Work instructions: Say how many lines of the listing below include the word "This", with no other output.
--------------------
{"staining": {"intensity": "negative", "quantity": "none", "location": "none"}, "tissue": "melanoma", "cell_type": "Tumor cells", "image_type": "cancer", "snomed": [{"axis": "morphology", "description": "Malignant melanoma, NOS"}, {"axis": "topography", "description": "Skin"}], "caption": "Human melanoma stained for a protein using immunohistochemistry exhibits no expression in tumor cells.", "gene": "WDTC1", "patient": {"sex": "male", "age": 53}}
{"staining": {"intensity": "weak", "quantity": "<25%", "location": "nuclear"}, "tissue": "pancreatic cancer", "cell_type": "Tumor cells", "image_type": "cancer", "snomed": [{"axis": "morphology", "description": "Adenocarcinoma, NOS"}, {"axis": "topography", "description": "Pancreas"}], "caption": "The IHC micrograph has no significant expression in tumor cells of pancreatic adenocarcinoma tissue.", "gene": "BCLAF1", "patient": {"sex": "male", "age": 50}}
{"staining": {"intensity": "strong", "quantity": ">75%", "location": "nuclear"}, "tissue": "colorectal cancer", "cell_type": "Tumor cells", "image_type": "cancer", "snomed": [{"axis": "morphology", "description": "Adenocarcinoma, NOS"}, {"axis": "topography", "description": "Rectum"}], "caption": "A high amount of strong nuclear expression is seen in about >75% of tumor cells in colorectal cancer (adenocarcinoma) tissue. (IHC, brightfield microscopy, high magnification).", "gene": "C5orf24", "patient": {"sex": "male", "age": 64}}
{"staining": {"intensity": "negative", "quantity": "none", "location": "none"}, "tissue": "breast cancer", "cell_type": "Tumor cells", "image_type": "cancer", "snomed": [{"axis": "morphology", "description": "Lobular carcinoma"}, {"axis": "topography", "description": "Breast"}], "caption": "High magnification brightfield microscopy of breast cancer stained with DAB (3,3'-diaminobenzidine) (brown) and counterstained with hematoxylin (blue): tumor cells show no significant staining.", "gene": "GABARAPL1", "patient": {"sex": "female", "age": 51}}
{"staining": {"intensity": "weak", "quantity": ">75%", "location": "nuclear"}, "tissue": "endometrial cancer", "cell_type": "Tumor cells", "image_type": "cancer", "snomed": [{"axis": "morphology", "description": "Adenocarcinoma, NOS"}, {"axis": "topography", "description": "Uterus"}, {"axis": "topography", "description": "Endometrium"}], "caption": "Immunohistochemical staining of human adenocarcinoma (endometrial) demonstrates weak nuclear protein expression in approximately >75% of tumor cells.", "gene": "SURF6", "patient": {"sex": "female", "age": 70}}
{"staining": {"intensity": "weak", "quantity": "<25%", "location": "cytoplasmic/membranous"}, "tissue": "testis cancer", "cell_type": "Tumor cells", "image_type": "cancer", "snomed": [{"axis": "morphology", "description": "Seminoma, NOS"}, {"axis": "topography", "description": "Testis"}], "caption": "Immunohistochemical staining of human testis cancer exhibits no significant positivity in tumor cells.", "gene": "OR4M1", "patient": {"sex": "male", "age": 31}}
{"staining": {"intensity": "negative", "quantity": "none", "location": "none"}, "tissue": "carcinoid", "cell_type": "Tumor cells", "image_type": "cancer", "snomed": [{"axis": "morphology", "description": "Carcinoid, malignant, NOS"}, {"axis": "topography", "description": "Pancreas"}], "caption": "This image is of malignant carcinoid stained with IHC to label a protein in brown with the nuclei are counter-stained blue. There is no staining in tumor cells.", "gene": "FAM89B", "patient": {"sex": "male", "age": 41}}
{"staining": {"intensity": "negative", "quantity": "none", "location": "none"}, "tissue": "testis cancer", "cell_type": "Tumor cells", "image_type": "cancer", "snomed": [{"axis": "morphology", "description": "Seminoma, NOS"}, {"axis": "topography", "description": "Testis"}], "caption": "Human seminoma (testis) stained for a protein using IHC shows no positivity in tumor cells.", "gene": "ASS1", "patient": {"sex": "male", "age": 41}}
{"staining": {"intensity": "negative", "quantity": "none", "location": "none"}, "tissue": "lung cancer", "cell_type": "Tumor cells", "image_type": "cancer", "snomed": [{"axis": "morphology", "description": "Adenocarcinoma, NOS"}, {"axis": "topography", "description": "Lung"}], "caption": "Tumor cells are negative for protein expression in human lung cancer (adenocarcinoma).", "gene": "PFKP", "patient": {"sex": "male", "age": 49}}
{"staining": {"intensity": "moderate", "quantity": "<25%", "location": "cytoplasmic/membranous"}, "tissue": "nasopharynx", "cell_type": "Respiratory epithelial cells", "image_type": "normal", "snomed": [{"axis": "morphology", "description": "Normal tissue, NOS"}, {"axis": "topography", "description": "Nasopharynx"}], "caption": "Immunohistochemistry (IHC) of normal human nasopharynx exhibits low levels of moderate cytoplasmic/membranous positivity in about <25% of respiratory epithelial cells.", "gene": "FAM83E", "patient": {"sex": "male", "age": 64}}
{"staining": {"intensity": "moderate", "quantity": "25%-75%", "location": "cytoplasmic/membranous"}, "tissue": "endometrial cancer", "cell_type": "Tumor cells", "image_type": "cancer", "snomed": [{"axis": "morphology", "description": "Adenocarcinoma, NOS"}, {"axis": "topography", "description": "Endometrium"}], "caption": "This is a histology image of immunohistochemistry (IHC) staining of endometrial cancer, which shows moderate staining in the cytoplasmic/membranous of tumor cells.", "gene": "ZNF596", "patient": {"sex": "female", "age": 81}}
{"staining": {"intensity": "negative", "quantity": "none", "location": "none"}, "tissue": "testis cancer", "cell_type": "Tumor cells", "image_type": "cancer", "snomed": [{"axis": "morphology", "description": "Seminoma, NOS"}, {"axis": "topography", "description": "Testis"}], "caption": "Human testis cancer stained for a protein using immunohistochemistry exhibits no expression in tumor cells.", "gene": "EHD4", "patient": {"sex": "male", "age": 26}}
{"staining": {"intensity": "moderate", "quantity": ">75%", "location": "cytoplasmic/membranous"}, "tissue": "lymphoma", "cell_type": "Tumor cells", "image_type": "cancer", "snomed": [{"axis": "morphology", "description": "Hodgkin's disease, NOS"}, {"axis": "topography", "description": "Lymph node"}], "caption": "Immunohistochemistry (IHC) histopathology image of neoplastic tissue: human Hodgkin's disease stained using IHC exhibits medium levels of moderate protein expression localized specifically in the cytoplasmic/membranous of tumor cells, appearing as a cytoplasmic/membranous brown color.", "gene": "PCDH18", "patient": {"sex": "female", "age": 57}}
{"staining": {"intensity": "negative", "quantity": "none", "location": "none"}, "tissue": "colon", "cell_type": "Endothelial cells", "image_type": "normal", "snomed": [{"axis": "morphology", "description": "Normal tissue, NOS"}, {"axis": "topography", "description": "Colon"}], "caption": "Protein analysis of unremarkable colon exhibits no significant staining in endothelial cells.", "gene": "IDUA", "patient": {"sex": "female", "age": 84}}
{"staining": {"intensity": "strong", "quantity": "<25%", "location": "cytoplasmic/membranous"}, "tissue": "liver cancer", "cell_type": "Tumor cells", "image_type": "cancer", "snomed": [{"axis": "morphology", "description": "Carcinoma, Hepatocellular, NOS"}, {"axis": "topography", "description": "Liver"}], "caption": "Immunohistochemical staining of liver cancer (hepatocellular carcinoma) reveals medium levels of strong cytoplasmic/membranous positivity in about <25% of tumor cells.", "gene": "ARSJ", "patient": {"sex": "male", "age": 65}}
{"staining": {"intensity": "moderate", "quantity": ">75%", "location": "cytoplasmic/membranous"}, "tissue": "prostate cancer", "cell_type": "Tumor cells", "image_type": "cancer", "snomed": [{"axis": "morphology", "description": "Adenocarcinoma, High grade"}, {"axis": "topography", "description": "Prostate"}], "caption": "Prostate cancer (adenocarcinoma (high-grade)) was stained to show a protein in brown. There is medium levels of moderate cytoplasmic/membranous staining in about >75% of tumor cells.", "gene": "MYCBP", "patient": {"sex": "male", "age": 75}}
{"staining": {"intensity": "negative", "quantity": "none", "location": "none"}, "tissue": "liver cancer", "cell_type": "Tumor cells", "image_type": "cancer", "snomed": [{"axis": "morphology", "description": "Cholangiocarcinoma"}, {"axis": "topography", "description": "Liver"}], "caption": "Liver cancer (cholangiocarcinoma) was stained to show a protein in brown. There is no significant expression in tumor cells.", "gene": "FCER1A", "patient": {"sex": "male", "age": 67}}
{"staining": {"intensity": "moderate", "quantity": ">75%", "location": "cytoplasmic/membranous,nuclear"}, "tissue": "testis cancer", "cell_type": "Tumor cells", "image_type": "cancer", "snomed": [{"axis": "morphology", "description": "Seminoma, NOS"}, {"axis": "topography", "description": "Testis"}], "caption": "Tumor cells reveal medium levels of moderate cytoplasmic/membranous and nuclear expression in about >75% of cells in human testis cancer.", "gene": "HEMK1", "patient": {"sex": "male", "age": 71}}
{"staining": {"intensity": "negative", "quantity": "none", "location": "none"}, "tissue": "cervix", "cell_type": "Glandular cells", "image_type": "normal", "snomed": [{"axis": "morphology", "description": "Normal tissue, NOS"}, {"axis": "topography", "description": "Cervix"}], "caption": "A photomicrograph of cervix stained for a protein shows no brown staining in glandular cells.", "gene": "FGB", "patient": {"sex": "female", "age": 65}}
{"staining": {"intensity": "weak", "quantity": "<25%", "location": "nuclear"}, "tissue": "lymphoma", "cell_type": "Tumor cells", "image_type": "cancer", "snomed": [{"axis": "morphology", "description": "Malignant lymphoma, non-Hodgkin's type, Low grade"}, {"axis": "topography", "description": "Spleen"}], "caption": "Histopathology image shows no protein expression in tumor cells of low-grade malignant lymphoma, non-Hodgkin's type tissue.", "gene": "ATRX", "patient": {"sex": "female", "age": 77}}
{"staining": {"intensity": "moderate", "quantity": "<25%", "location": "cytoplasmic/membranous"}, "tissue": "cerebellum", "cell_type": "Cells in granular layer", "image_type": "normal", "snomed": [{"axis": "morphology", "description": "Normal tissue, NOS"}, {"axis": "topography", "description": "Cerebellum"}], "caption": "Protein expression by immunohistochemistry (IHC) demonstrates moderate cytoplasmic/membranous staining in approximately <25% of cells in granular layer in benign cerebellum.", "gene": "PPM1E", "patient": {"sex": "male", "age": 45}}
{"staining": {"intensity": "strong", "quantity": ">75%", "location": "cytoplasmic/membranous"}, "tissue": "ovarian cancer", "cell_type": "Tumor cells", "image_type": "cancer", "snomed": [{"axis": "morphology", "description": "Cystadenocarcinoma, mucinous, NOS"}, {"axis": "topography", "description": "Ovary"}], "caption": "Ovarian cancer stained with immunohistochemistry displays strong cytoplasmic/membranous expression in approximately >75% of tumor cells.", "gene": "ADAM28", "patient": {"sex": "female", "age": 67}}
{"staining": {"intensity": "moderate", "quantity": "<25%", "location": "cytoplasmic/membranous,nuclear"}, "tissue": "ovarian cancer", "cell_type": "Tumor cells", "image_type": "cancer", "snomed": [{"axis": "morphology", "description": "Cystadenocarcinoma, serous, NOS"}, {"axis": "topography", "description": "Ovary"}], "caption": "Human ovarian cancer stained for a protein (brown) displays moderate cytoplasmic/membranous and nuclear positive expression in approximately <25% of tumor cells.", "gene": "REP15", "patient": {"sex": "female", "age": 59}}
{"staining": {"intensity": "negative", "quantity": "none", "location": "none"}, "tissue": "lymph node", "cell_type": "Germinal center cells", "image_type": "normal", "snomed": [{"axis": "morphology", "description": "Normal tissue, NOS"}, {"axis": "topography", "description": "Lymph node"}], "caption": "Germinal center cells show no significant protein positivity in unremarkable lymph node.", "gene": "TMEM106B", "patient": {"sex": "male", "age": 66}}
--------------------
Output of the task: 2